---- Supplied text

Patti Smith made her name in 1970s New York as a punk-era heroine, a genuine poet-slash-rock star and fearless, charismatic performer who has rightly served as a role model for generations aiming to follow in her inspiring footsteps.
This spring, Smith is hard to miss in the Big Apple. Her clarinet is on display in the Play It Loud exhibit at the Metropolitan Museum of Art. Robert Mapplethorpe’s images of her are in his posthumous Implicit Tensions show at the Guggenheim. And Just Kids, her 2010 Mapplethorpe memoir, is a finalist in the One Book, One New York competition.
But never mind Manhattan: Smith’s deepest roots are in Philadelphia and South Jersey. The artist-in-the-making lived in Germantown from when she was 3 years old until her family moved to Deptford Township at age 10.

--------

Your tasks:
[a] According to the Patti Smith article, where did Smith's family move when she was 10?
[b] Echo everything in the Patti Smith article from "Patti Smith made" down to "her inspiring footsteps.".
The lines that come next have nothing to do with the Patti Smith article.

---- Source material

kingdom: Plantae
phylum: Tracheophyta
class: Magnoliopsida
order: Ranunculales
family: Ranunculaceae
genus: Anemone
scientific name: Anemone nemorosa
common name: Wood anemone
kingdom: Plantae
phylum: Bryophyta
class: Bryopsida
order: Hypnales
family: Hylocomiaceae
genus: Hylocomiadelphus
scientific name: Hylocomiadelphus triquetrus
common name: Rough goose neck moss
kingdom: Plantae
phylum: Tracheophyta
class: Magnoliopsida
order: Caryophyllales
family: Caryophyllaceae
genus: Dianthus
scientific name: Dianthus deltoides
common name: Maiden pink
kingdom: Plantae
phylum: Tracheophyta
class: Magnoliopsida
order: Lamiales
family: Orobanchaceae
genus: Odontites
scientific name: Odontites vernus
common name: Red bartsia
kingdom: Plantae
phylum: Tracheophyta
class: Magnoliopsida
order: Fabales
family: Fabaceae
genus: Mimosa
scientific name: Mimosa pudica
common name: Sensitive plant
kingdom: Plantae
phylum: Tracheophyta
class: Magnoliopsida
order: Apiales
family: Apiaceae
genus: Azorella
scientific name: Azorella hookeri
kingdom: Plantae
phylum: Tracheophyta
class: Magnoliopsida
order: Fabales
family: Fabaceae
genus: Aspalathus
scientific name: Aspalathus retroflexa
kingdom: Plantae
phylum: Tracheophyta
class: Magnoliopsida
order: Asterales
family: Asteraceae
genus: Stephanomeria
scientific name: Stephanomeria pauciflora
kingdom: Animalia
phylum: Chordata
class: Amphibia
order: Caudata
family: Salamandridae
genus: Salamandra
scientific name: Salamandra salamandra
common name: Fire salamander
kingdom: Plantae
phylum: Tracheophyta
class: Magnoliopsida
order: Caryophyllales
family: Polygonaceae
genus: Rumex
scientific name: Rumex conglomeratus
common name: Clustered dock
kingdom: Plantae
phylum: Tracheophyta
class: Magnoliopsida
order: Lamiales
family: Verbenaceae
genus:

--------

Responses to the tasks:
[a] Deptford Township.

[b]
Patti Smith made her name in 1970s New York as a punk-era heroine, a genuine poet-slash-rock star and fearless, charismatic performer who has rightly served as a role model for generations aiming to follow in her inspiring footsteps.